| YOUR INSTRUCTIONS |
Would you please copy each line of the data in which the string "Delta" occurs?

===============

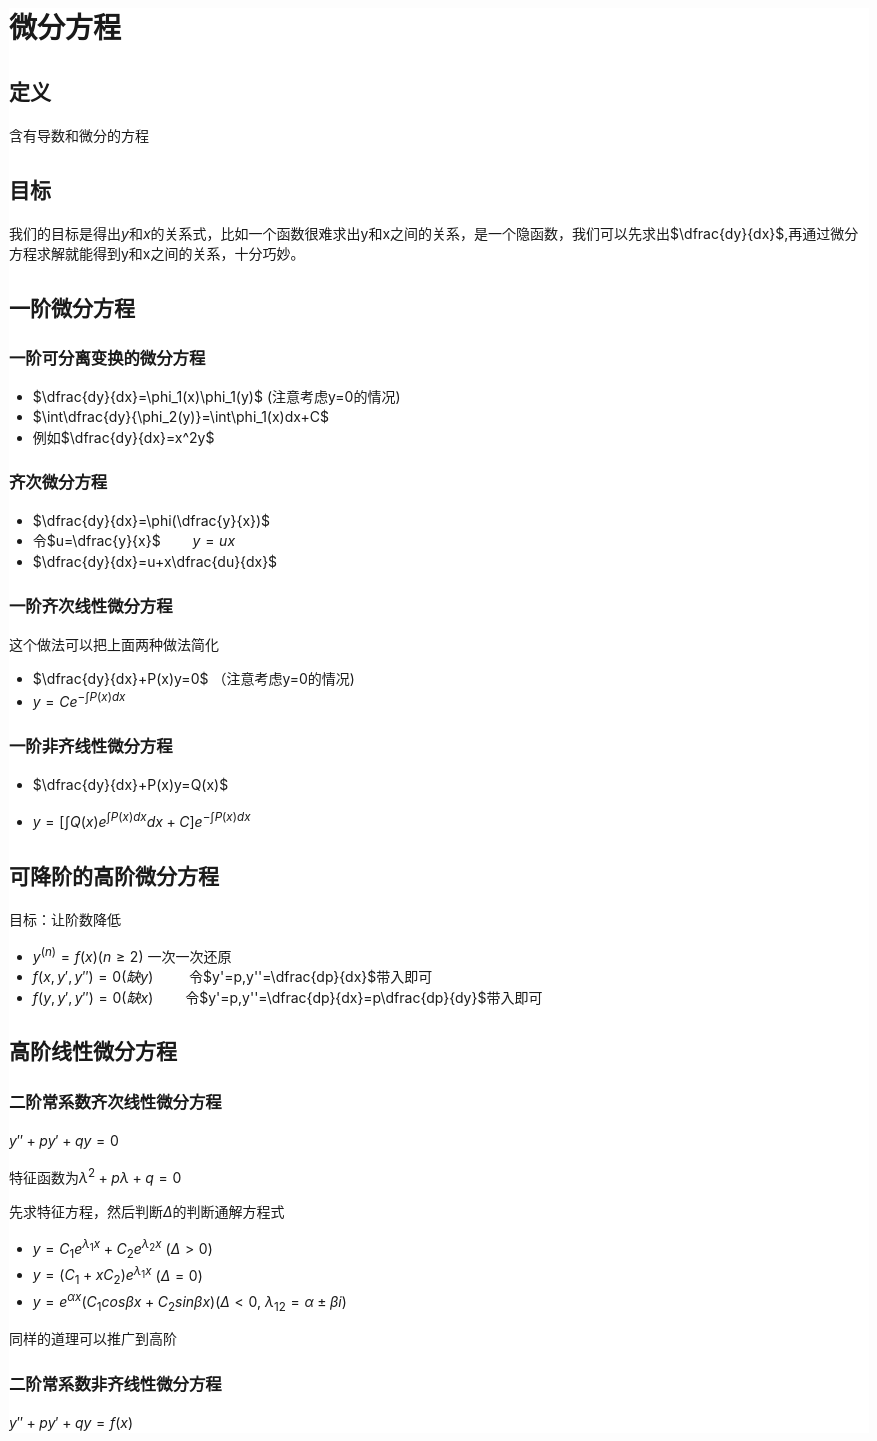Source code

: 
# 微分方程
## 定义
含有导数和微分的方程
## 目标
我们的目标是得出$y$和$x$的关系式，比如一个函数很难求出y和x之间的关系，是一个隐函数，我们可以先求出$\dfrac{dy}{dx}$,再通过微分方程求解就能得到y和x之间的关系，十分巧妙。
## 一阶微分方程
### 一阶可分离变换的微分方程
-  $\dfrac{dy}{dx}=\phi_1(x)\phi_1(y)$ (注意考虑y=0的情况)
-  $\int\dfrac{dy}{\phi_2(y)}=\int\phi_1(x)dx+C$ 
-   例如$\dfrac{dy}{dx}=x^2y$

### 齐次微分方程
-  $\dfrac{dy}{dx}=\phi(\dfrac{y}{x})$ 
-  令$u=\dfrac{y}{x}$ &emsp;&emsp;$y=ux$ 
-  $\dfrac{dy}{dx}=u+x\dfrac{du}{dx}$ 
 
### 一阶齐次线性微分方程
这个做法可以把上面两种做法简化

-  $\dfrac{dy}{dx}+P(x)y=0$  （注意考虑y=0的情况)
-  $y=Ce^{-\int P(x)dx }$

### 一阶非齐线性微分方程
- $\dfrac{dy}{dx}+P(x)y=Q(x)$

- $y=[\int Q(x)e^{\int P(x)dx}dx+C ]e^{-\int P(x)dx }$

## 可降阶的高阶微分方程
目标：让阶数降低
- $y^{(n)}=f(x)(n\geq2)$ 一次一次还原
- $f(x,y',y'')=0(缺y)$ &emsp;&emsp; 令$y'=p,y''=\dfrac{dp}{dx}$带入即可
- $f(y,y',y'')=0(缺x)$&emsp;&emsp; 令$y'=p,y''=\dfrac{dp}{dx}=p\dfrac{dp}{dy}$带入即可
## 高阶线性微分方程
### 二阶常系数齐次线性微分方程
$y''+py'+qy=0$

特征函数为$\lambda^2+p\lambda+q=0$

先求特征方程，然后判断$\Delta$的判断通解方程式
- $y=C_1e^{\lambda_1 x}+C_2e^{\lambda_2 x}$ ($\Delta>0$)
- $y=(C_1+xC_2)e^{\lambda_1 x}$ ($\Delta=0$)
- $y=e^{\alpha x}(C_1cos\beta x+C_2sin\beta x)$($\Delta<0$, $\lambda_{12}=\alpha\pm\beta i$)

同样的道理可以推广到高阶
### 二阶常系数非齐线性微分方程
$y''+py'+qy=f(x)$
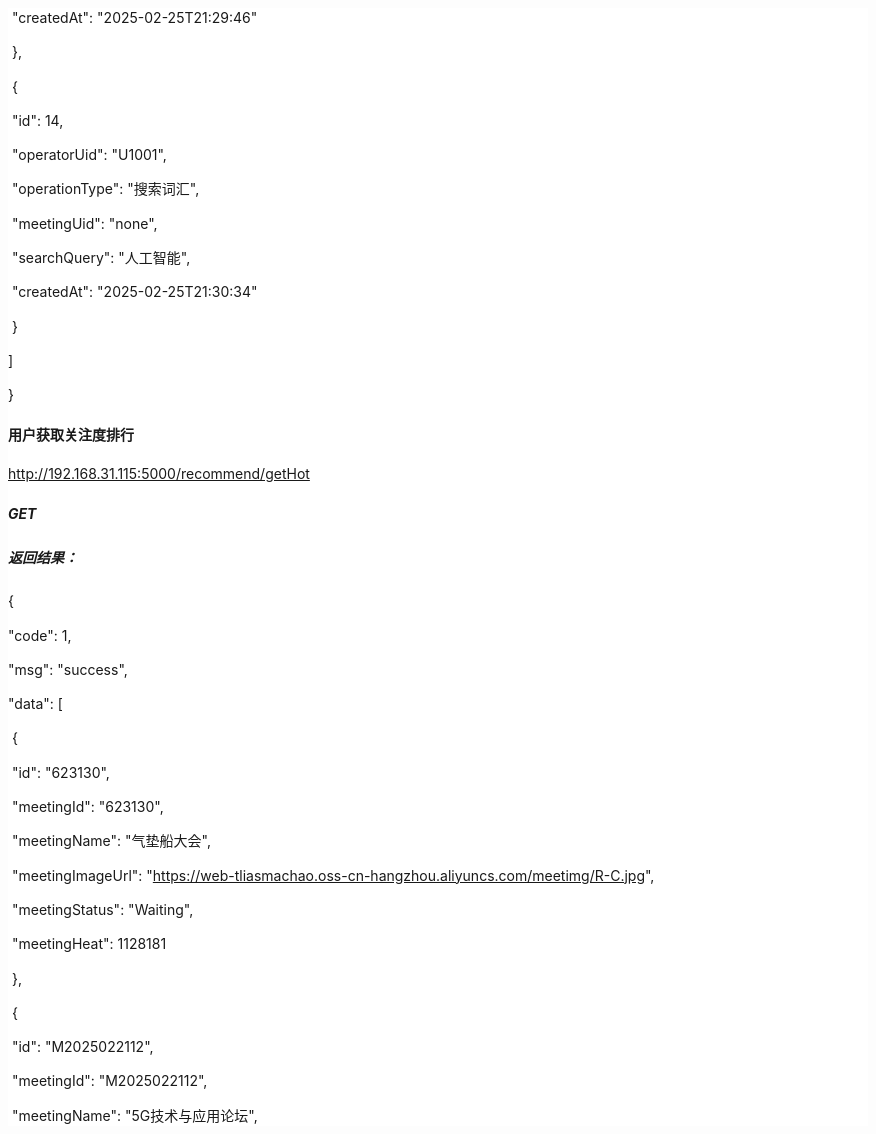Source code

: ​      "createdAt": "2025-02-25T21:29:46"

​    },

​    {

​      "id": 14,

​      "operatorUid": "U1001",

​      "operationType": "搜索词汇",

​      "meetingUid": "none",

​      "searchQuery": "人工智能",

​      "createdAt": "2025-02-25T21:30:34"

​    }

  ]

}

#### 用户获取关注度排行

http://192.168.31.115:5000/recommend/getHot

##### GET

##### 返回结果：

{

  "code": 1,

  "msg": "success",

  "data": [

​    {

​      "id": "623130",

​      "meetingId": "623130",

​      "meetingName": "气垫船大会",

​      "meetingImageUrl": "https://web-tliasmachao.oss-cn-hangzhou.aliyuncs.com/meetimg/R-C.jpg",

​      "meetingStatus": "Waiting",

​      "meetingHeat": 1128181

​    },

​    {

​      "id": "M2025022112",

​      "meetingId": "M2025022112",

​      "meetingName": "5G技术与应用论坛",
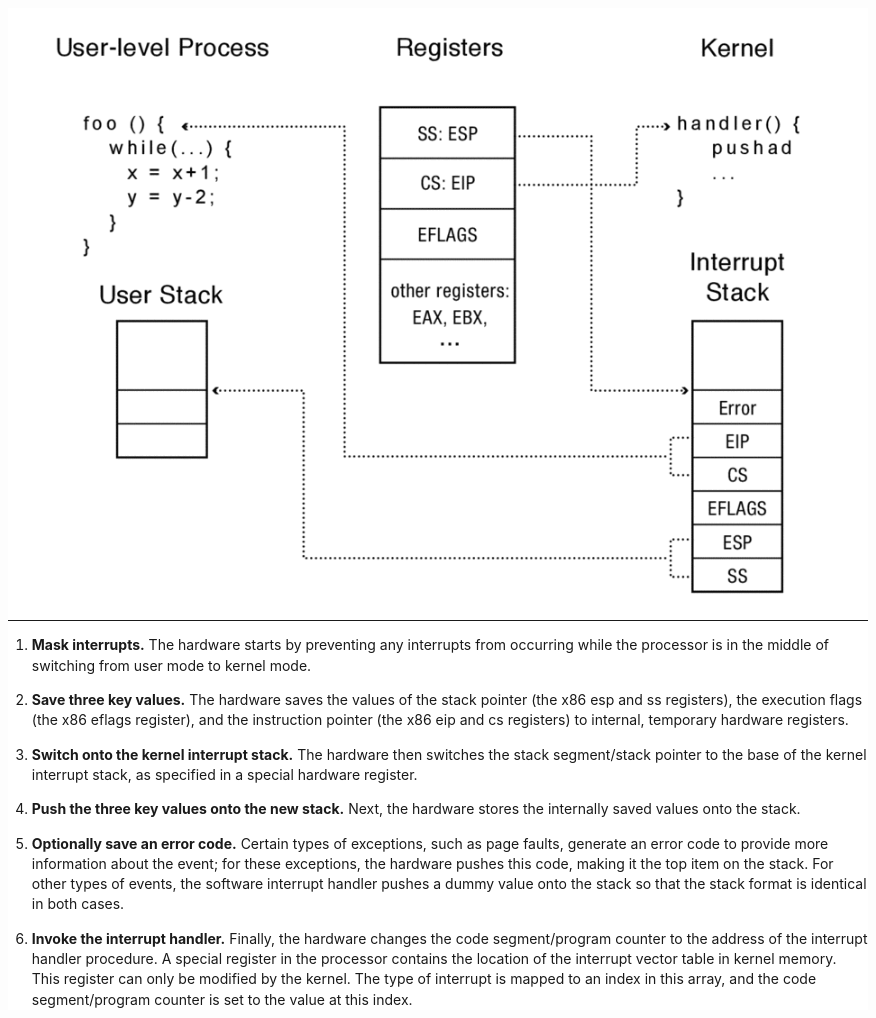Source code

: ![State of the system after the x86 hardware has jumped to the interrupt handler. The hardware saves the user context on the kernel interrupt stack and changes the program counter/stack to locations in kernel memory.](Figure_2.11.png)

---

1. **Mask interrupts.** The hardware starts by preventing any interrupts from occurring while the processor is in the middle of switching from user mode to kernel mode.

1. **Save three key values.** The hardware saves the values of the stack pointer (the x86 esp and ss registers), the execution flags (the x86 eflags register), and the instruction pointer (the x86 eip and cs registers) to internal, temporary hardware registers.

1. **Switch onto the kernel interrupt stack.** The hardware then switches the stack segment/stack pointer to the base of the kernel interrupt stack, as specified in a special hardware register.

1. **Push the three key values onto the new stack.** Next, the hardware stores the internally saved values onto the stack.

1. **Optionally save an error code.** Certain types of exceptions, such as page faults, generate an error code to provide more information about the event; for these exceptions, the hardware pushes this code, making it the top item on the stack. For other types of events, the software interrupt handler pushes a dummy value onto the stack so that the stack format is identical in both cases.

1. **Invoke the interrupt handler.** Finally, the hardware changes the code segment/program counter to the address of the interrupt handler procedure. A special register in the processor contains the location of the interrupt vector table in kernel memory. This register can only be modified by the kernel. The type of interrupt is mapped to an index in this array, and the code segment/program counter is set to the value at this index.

===============

| RESULT FOR THIS EXERCISE |
先求特征方程，然后判断$\Delta$的判断通解方程式
- $y=C_1e^{\lambda_1 x}+C_2e^{\lambda_2 x}$ ($\Delta>0$)
- $y=(C_1+xC_2)e^{\lambda_1 x}$ ($\Delta=0$)
- $y=e^{\alpha x}(C_1cos\beta x+C_2sin\beta x)$($\Delta<0$, $\lambda_{12}=\alpha\pm\beta i$)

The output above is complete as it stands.